TASK OBJECTIVE:
Return all lines of the data in which the string "input" occurs.
--- ENTRIES SHOWN Enclosed Below ---
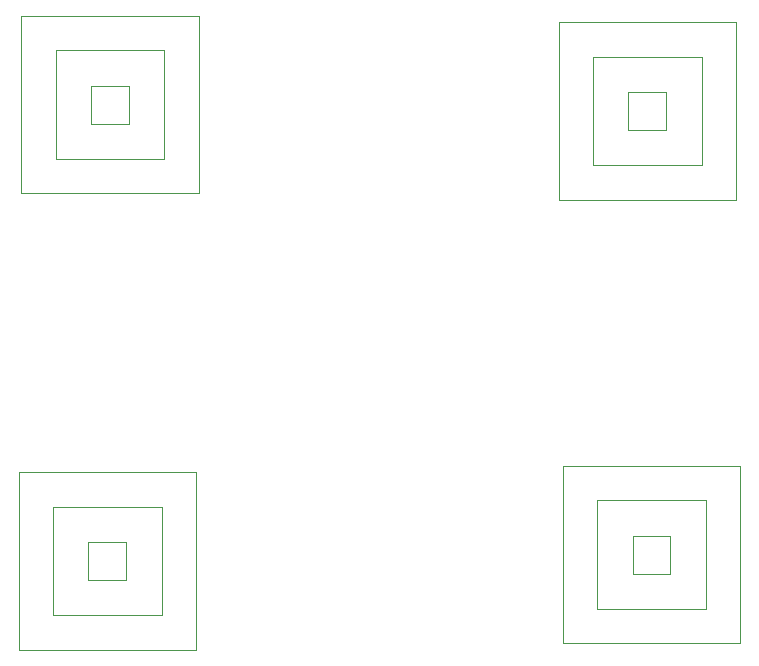
<source format=gbr>
%TF.GenerationSoftware,KiCad,Pcbnew,(6.0.8-1)-1*%
%TF.CreationDate,2022-11-01T16:04:11-07:00*%
%TF.ProjectId,11:1_cuts,31313a31-5f63-4757-9473-2e6b69636164,rev?*%
%TF.SameCoordinates,Original*%
%TF.FileFunction,OtherDrawing,Comment*%
%FSLAX46Y46*%
G04 Gerber Fmt 4.6, Leading zero omitted, Abs format (unit mm)*
G04 Created by KiCad (PCBNEW (6.0.8-1)-1) date 2022-11-01 16:04:11*
%MOMM*%
%LPD*%
G01*
G04 APERTURE LIST*
%ADD10C,0.100000*%
G04 APERTURE END LIST*
D10*
X105196875Y-74596875D02*
X105196875Y-77803125D01*
X108403125Y-77803125D02*
X108403125Y-74596875D01*
X102196875Y-71596875D02*
X102196875Y-80803125D01*
X114300000Y-83700000D02*
X114300000Y-68700000D01*
X105196875Y-77803125D02*
X108403125Y-77803125D01*
X99300000Y-83700000D02*
X114300000Y-83700000D01*
X111403125Y-71596875D02*
X102196875Y-71596875D01*
X108403125Y-74596875D02*
X105196875Y-74596875D01*
X99300000Y-68700000D02*
X99300000Y-83700000D01*
X111403125Y-80803125D02*
X111403125Y-71596875D01*
X114300000Y-68700000D02*
X99300000Y-68700000D01*
X114300000Y-68700000D02*
X99300000Y-68700000D01*
X114300000Y-83700000D02*
X114300000Y-68700000D01*
X99300000Y-83700000D02*
X114300000Y-83700000D01*
X99300000Y-68700000D02*
X99300000Y-83700000D01*
X102196875Y-80803125D02*
X111403125Y-80803125D01*
X59116875Y-75120000D02*
X59116875Y-78326250D01*
X62323125Y-78326250D02*
X62323125Y-75120000D01*
X56116875Y-72120000D02*
X56116875Y-81326250D01*
X68220000Y-84223125D02*
X68220000Y-69223125D01*
X59116875Y-78326250D02*
X62323125Y-78326250D01*
X53220000Y-84223125D02*
X68220000Y-84223125D01*
X65323125Y-72120000D02*
X56116875Y-72120000D01*
X62323125Y-75120000D02*
X59116875Y-75120000D01*
X53220000Y-69223125D02*
X53220000Y-84223125D01*
X65323125Y-81326250D02*
X65323125Y-72120000D01*
X68220000Y-69223125D02*
X53220000Y-69223125D01*
X68220000Y-69223125D02*
X53220000Y-69223125D01*
X68220000Y-84223125D02*
X68220000Y-69223125D01*
X53220000Y-84223125D02*
X68220000Y-84223125D01*
X53220000Y-69223125D02*
X53220000Y-84223125D01*
X56116875Y-81326250D02*
X65323125Y-81326250D01*
X104836875Y-37020000D02*
X104836875Y-40226250D01*
X108043125Y-40226250D02*
X108043125Y-37020000D01*
X101836875Y-34020000D02*
X101836875Y-43226250D01*
X113940000Y-46123125D02*
X113940000Y-31123125D01*
X104836875Y-40226250D02*
X108043125Y-40226250D01*
X98940000Y-46123125D02*
X113940000Y-46123125D01*
X111043125Y-34020000D02*
X101836875Y-34020000D01*
X108043125Y-37020000D02*
X104836875Y-37020000D01*
X98940000Y-31123125D02*
X98940000Y-46123125D01*
X111043125Y-43226250D02*
X111043125Y-34020000D01*
X113940000Y-31123125D02*
X98940000Y-31123125D01*
X113940000Y-31123125D02*
X98940000Y-31123125D01*
X113940000Y-46123125D02*
X113940000Y-31123125D01*
X98940000Y-46123125D02*
X113940000Y-46123125D01*
X98940000Y-31123125D02*
X98940000Y-46123125D01*
X101836875Y-43226250D02*
X111043125Y-43226250D01*
X59356875Y-36496875D02*
X59356875Y-39703125D01*
X62563125Y-36496875D02*
X59356875Y-36496875D01*
X62563125Y-39703125D02*
X62563125Y-36496875D01*
X59356875Y-39703125D02*
X62563125Y-39703125D01*
X56356875Y-33496875D02*
X56356875Y-42703125D01*
X65563125Y-33496875D02*
X56356875Y-33496875D01*
X65563125Y-42703125D02*
X65563125Y-33496875D01*
X56356875Y-42703125D02*
X65563125Y-42703125D01*
X53460000Y-30600000D02*
X53460000Y-45600000D01*
X68460000Y-30600000D02*
X53460000Y-30600000D01*
X68460000Y-45600000D02*
X68460000Y-30600000D01*
X53460000Y-45600000D02*
X68460000Y-45600000D01*
X53460000Y-30600000D02*
X53460000Y-45600000D01*
X68460000Y-30600000D02*
X53460000Y-30600000D01*
X68460000Y-45600000D02*
X68460000Y-30600000D01*
X53460000Y-45600000D02*
X68460000Y-45600000D01*
M02*

</source>
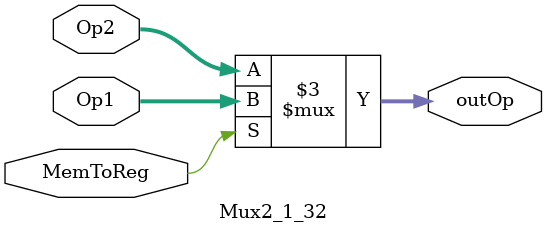
<source format=v>
module Mux2_1_32(
	input  MemToReg,
	input [31:0] Op1,
	input [31:0] Op2,
	output reg [31:0]outOp
);
//2. Definir Elementos /Componentes Internos (Cables, Registros).

//3. Elementos de Procesamiento (Lógicos y aritméticos)
always @ (*)
	begin 
		if(MemToReg)
			outOp=Op1;
		else
			outOp=Op2;
	end
endmodule

</source>
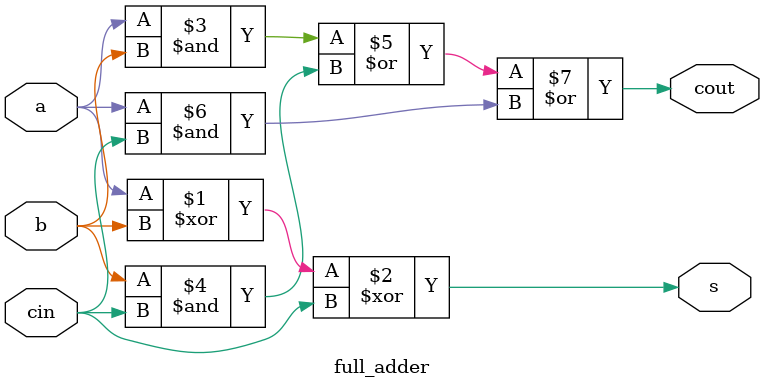
<source format=sv>

module full_adder (
        input a,
        input b,
        input cin,
        output s,
        output cout);
    assign s = a^b^cin;
    assign cout = (a&b) | (b&cin) | (a&cin);
endmodule


</source>
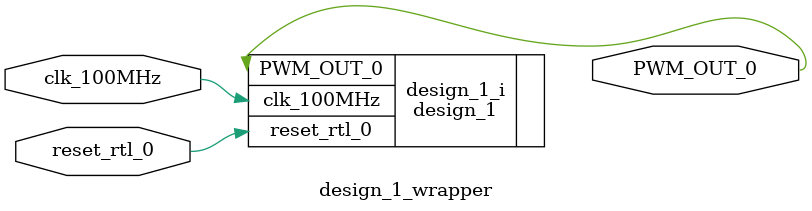
<source format=v>
`timescale 1 ps / 1 ps

module design_1_wrapper
   (PWM_OUT_0,
    clk_100MHz,
    reset_rtl_0);
  output PWM_OUT_0;
  input clk_100MHz;
  input reset_rtl_0;

  wire PWM_OUT_0;
  wire clk_100MHz;
  wire reset_rtl_0;

  design_1 design_1_i
       (.PWM_OUT_0(PWM_OUT_0),
        .clk_100MHz(clk_100MHz),
        .reset_rtl_0(reset_rtl_0));
endmodule

</source>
--- End of Enclosed ENTRIES SHOWN ---
ANSWER BOX:
	input  MemToReg,
	input [31:0] Op1,
	input [31:0] Op2,
        input a,
        input b,
        input cin,
  input clk_100MHz;
  input reset_rtl_0;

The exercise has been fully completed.